Task details: Starting from the first line, transcribe the whole listing exactly.

Source data:
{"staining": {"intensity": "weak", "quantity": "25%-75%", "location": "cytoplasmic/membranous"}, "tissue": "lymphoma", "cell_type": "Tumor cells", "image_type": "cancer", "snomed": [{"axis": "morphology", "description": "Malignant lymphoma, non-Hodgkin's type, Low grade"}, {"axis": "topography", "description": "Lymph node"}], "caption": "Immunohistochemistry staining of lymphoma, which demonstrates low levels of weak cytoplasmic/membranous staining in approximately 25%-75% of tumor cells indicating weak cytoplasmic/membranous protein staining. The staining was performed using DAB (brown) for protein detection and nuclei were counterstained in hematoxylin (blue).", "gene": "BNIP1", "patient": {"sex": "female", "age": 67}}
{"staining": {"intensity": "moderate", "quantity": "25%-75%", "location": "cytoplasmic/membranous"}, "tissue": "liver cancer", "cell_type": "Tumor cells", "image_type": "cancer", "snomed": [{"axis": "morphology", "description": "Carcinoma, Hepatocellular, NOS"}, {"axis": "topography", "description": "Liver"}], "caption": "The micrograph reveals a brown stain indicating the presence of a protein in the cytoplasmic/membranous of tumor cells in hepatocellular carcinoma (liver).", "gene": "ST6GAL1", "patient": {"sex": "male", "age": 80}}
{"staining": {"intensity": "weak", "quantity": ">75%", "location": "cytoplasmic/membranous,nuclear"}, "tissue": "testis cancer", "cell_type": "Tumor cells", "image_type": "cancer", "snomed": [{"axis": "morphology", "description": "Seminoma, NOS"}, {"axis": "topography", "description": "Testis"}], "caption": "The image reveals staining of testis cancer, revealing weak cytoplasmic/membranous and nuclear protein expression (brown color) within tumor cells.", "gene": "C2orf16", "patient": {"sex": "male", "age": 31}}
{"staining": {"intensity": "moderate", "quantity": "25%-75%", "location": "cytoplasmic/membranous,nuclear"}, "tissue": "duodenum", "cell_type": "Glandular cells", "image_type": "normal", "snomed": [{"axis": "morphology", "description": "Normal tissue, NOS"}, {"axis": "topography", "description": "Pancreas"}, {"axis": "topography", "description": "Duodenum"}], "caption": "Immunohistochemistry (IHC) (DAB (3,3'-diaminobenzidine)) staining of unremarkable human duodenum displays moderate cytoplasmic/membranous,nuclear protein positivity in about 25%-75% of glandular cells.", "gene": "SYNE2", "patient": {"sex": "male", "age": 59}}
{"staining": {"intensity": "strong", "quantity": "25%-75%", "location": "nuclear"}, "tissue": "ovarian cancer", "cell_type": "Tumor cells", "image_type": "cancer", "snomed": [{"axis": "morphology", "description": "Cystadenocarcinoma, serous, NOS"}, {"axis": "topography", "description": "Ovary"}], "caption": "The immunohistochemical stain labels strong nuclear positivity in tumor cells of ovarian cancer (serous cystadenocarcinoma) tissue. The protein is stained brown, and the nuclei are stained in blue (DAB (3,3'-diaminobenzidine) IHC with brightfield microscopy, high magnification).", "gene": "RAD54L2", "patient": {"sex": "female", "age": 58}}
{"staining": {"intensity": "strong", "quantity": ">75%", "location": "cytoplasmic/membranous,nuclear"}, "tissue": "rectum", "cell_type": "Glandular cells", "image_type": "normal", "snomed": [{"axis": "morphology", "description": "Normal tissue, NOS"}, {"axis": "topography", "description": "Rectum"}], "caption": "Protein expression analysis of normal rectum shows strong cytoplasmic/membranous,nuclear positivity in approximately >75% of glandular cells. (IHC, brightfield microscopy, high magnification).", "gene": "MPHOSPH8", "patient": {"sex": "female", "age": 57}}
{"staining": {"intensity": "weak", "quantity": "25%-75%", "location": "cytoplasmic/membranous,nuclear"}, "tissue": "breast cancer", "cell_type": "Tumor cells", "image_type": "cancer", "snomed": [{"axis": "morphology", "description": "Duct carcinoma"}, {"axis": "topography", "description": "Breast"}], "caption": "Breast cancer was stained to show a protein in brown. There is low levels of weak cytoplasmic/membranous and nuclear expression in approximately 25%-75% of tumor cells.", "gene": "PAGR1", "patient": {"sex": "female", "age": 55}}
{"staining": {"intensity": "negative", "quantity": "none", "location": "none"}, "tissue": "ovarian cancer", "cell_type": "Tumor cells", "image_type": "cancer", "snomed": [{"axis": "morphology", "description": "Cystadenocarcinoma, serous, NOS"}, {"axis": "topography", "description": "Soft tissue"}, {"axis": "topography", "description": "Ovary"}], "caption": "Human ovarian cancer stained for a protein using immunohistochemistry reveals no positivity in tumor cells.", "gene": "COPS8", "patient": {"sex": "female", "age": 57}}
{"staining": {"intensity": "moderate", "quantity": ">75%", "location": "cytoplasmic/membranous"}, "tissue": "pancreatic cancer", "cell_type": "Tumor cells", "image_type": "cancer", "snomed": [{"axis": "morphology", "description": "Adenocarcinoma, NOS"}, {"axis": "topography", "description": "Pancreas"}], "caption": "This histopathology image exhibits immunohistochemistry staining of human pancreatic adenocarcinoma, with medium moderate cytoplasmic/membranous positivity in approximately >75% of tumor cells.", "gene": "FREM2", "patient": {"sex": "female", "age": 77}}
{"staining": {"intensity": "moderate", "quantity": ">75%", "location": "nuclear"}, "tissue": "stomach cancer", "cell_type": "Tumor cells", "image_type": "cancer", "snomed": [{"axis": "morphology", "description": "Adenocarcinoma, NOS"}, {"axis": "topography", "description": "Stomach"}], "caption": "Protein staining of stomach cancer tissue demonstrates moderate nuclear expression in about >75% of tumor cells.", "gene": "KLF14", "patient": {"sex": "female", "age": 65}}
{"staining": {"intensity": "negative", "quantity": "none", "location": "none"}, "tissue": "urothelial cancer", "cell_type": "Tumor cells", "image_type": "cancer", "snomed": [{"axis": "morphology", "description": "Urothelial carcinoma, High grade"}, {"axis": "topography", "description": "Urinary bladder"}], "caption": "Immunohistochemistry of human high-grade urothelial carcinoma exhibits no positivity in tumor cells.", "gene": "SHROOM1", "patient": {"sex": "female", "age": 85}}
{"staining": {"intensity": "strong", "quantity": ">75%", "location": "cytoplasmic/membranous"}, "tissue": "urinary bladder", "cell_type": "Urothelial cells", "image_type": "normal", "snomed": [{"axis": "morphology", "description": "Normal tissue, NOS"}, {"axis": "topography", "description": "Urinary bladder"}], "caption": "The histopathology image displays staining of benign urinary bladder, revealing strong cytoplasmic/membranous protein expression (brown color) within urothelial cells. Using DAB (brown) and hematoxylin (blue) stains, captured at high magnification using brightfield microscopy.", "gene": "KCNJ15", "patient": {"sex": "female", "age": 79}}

Written answer:
{"staining": {"intensity": "weak", "quantity": "25%-75%", "location": "cytoplasmic/membranous"}, "tissue": "lymphoma", "cell_type": "Tumor cells", "image_type": "cancer", "snomed": [{"axis": "morphology", "description": "Malignant lymphoma, non-Hodgkin's type, Low grade"}, {"axis": "topography", "description": "Lymph node"}], "caption": "Immunohistochemistry staining of lymphoma, which demonstrates low levels of weak cytoplasmic/membranous staining in approximately 25%-75% of tumor cells indicating weak cytoplasmic/membranous protein staining. The staining was performed using DAB (brown) for protein detection and nuclei were counterstained in hematoxylin (blue).", "gene": "BNIP1", "patient": {"sex": "female", "age": 67}}
{"staining": {"intensity": "moderate", "quantity": "25%-75%", "location": "cytoplasmic/membranous"}, "tissue": "liver cancer", "cell_type": "Tumor cells", "image_type": "cancer", "snomed": [{"axis": "morphology", "description": "Carcinoma, Hepatocellular, NOS"}, {"axis": "topography", "description": "Liver"}], "caption": "The micrograph reveals a brown stain indicating the presence of a protein in the cytoplasmic/membranous of tumor cells in hepatocellular carcinoma (liver).", "gene": "ST6GAL1", "patient": {"sex": "male", "age": 80}}
{"staining": {"intensity": "weak", "quantity": ">75%", "location": "cytoplasmic/membranous,nuclear"}, "tissue": "testis cancer", "cell_type": "Tumor cells", "image_type": "cancer", "snomed": [{"axis": "morphology", "description": "Seminoma, NOS"}, {"axis": "topography", "description": "Testis"}], "caption": "The image reveals staining of testis cancer, revealing weak cytoplasmic/membranous and nuclear protein expression (brown color) within tumor cells.", "gene": "C2orf16", "patient": {"sex": "male", "age": 31}}
{"staining": {"intensity": "moderate", "quantity": "25%-75%", "location": "cytoplasmic/membranous,nuclear"}, "tissue": "duodenum", "cell_type": "Glandular cells", "image_type": "normal", "snomed": [{"axis": "morphology", "description": "Normal tissue, NOS"}, {"axis": "topography", "description": "Pancreas"}, {"axis": "topography", "description": "Duodenum"}], "caption": "Immunohistochemistry (IHC) (DAB (3,3'-diaminobenzidine)) staining of unremarkable human duodenum displays moderate cytoplasmic/membranous,nuclear protein positivity in about 25%-75% of glandular cells.", "gene": "SYNE2", "patient": {"sex": "male", "age": 59}}
{"staining": {"intensity": "strong", "quantity": "25%-75%", "location": "nuclear"}, "tissue": "ovarian cancer", "cell_type": "Tumor cells", "image_type": "cancer", "snomed": [{"axis": "morphology", "description": "Cystadenocarcinoma, serous, NOS"}, {"axis": "topography", "description": "Ovary"}], "caption": "The immunohistochemical stain labels strong nuclear positivity in tumor cells of ovarian cancer (serous cystadenocarcinoma) tissue. The protein is stained brown, and the nuclei are stained in blue (DAB (3,3'-diaminobenzidine) IHC with brightfield microscopy, high magnification).", "gene": "RAD54L2", "patient": {"sex": "female", "age": 58}}
{"staining": {"intensity": "strong", "quantity": ">75%", "location": "cytoplasmic/membranous,nuclear"}, "tissue": "rectum", "cell_type": "Glandular cells", "image_type": "normal", "snomed": [{"axis": "morphology", "description": "Normal tissue, NOS"}, {"axis": "topography", "description": "Rectum"}], "caption": "Protein expression analysis of normal rectum shows strong cytoplasmic/membranous,nuclear positivity in approximately >75% of glandular cells. (IHC, brightfield microscopy, high magnification).", "gene": "MPHOSPH8", "patient": {"sex": "female", "age": 57}}
{"staining": {"intensity": "weak", "quantity": "25%-75%", "location": "cytoplasmic/membranous,nuclear"}, "tissue": "breast cancer", "cell_type": "Tumor cells", "image_type": "cancer", "snomed": [{"axis": "morphology", "description": "Duct carcinoma"}, {"axis": "topography", "description": "Breast"}], "caption": "Breast cancer was stained to show a protein in brown. There is low levels of weak cytoplasmic/membranous and nuclear expression in approximately 25%-75% of tumor cells.", "gene": "PAGR1", "patient": {"sex": "female", "age": 55}}
{"staining": {"intensity": "negative", "quantity": "none", "location": "none"}, "tissue": "ovarian cancer", "cell_type": "Tumor cells", "image_type": "cancer", "snomed": [{"axis": "morphology", "description": "Cystadenocarcinoma, serous, NOS"}, {"axis": "topography", "description": "Soft tissue"}, {"axis": "topography", "description": "Ovary"}], "caption": "Human ovarian cancer stained for a protein using immunohistochemistry reveals no positivity in tumor cells.", "gene": "COPS8", "patient": {"sex": "female", "age": 57}}
{"staining": {"intensity": "moderate", "quantity": ">75%", "location": "cytoplasmic/membranous"}, "tissue": "pancreatic cancer", "cell_type": "Tumor cells", "image_type": "cancer", "snomed": [{"axis": "morphology", "description": "Adenocarcinoma, NOS"}, {"axis": "topography", "description": "Pancreas"}], "caption": "This histopathology image exhibits immunohistochemistry staining of human pancreatic adenocarcinoma, with medium moderate cytoplasmic/membranous positivity in approximately >75% of tumor cells.", "gene": "FREM2", "patient": {"sex": "female", "age": 77}}
{"staining": {"intensity": "moderate", "quantity": ">75%", "location": "nuclear"}, "tissue": "stomach cancer", "cell_type": "Tumor cells", "image_type": "cancer", "snomed": [{"axis": "morphology", "description": "Adenocarcinoma, NOS"}, {"axis": "topography", "description": "Stomach"}], "caption": "Protein staining of stomach cancer tissue demonstrates moderate nuclear expression in about >75% of tumor cells.", "gene": "KLF14", "patient": {"sex": "female", "age": 65}}
{"staining": {"intensity": "negative", "quantity": "none", "location": "none"}, "tissue": "urothelial cancer", "cell_type": "Tumor cells", "image_type": "cancer", "snomed": [{"axis": "morphology", "description": "Urothelial carcinoma, High grade"}, {"axis": "topography", "description": "Urinary bladder"}], "caption": "Immunohistochemistry of human high-grade urothelial carcinoma exhibits no positivity in tumor cells.", "gene": "SHROOM1", "patient": {"sex": "female", "age": 85}}
{"staining": {"intensity": "strong", "quantity": ">75%", "location": "cytoplasmic/membranous"}, "tissue": "urinary bladder", "cell_type": "Urothelial cells", "image_type": "normal", "snomed": [{"axis": "morphology", "description": "Normal tissue, NOS"}, {"axis": "topography", "description": "Urinary bladder"}], "caption": "The histopathology image displays staining of benign urinary bladder, revealing strong cytoplasmic/membranous protein expression (brown color) within urothelial cells. Using DAB (brown) and hematoxylin (blue) stains, captured at high magnification using brightfield microscopy.", "gene": "KCNJ15", "patient": {"sex": "female", "age": 79}}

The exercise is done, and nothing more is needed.